Everything from the line with "both beginners and regular users." to the end of the data below must be returned exactly as it is, and nothing besides.

--- DATA EXTRACTS ---

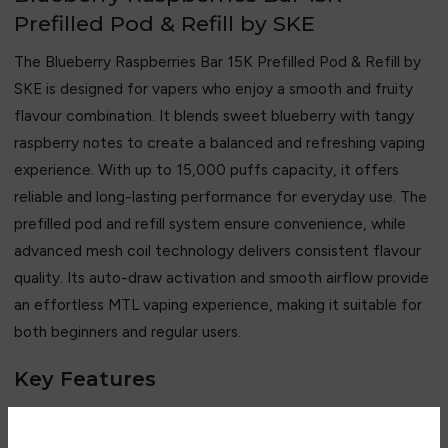
Prefilled Pod & Refill by SKE
The Blueberry Raspberries Bar 15K Prefilled Pod & Refill by
SKE is designed for vapers who enjoy a smooth and fruity
flavour combination. It blends sweet blueberry with tangy
raspberry notes to create a balanced and refreshing vaping
experience. With up to 15,000 puffs capacity, it offers
reliable and long-lasting performance for everyday use. The
prefilled pod and refill system ensure convenience, while
advanced mesh coil technology delivers consistent flavour
quality. Its auto-draw activation and smooth airflow provide
an effortless MTL vaping experience, making it suitable for
both beginners and regular users.
Key Features
• Up to 15,000 puffs capacity
• Blueberry and raspberry flavour blend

---

WRITTEN REPLY:
both beginners and regular users.
Key Features
• Up to 15,000 puffs capacity
• Blueberry and raspberry flavour blend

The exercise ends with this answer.